EXERCISE PASSAGE section start

For diagonals, we man by diagonals any line inside the polygon. So we cant take sides as diagonals. We get a line by joining any 2 points. But evry line is not a diagonal..see that the sides are also lines obtained by joining 2 points...so we find the (total lines)-(total sides) i.e. 10C2-10.which gives the no. of diagonals..hope u understood:)

Answer 34

got it smoochumkisses?

Answer 35

yes it makes sense when you put it conceptually as the points aren't colinear
so then would the diagonal lines question be
10C2 / 2! to account for the diagonal line coming from two directions?

Answer 36

no..it will be 10C2-10.
Not 10C2/2! since in combinations we take one arrangement of a particular pair...u could have said 10P2/2!-10 though..its the same as my answer..

Answer 37

-10? why?

Answer 38

i told u in my post. we must neglect the sides of the polygon. Sides are not diagonals..:)

Answer 39

oh okay, so you don't divide by 2! because it doesn't matter the order just as long as the two points are selected still
but you subtract 10 because the sides can't be diagonals

Answer 40

you got that!! congr8s! :P

Answer 41

you make it easier to understand XD thx u
time to do some binomial expansion problems now hehe
thanks soo much again

Answer 42

ask me if u have any problems for expansions:) happy to help:)

EXERCISE PASSAGE section end
INFORMATION SUPPLIED section start

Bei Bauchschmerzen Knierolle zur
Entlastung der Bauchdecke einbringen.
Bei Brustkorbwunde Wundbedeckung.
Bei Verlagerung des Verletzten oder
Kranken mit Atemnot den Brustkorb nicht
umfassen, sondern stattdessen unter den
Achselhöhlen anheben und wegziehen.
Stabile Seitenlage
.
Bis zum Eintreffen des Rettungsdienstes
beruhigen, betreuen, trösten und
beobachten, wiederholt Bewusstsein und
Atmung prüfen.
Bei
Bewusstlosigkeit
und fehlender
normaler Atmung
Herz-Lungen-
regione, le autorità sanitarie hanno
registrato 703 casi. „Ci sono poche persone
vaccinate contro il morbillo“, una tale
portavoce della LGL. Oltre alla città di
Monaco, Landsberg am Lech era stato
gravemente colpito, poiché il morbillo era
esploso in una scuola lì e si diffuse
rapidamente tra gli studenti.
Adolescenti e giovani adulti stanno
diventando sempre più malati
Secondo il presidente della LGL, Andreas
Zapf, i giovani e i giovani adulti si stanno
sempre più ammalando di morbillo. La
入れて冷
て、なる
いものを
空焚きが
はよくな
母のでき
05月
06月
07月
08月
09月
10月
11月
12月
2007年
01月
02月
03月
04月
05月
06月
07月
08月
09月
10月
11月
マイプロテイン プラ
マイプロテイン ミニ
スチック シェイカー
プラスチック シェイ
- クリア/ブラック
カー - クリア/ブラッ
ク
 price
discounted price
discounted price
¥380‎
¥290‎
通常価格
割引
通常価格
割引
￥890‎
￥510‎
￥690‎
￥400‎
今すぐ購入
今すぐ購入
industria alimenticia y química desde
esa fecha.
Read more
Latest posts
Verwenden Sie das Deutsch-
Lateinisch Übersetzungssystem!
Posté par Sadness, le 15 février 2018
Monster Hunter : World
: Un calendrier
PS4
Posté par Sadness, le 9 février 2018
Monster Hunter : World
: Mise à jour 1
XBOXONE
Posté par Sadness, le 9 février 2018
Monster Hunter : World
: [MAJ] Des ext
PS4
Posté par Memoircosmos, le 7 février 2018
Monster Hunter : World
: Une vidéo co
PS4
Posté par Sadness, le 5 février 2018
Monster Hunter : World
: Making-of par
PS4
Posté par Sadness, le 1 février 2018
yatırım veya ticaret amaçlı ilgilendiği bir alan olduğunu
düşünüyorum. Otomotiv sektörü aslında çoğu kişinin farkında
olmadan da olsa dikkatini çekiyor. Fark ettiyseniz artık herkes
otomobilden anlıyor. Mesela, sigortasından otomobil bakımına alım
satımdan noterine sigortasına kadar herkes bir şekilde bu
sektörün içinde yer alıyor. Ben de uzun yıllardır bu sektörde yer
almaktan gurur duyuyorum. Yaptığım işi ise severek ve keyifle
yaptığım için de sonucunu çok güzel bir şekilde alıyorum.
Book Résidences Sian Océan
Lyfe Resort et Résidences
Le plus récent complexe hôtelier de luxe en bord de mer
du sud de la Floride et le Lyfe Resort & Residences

INFORMATION SUPPLIED section end
INFORMATION SUPPLIED section start

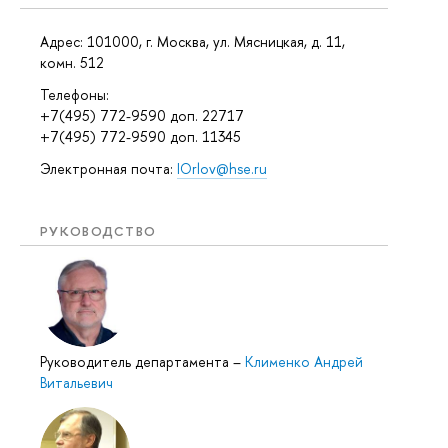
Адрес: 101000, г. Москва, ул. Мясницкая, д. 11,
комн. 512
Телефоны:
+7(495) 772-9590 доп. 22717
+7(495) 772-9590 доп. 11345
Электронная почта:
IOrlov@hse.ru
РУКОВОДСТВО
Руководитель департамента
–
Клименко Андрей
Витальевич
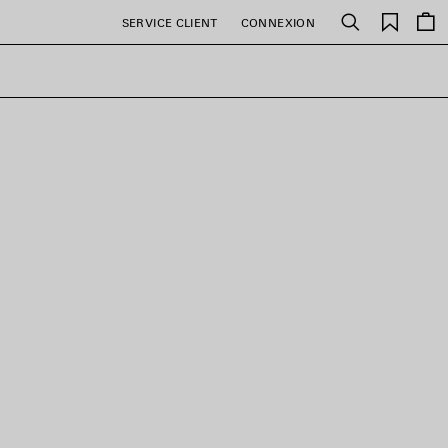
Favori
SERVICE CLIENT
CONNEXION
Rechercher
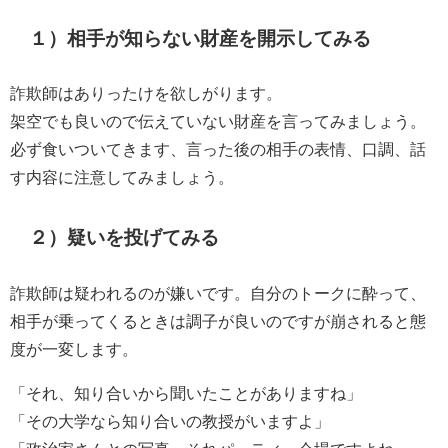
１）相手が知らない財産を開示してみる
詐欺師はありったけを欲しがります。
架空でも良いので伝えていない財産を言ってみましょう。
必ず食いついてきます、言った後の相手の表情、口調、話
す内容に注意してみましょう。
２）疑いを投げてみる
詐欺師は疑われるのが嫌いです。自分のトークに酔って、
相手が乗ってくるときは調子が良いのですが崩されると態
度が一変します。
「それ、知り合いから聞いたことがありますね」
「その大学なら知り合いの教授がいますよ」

INFORMATION SUPPLIED section end

▶ _REQUIREMENT 1_: In the forum thread on polygon diagonals, what expression is given for the number of diagonals?
▶ _REQUIREMENT 2_: Copy a passage from the forum thread on polygon diagonals, starting at the words "you make it" and ending after the words "happy to help:)".
Work only from the forum thread on polygon diagonals and leave the data aside.

▶ _EXERCISE OUTPUT 1_: 10C2-10

▶ _EXERCISE OUTPUT 2_:
you make it easier to understand XD thx u
time to do some binomial expansion problems now hehe
thanks soo much again

Answer 42

ask me if u have any problems for expansions:) happy to help:)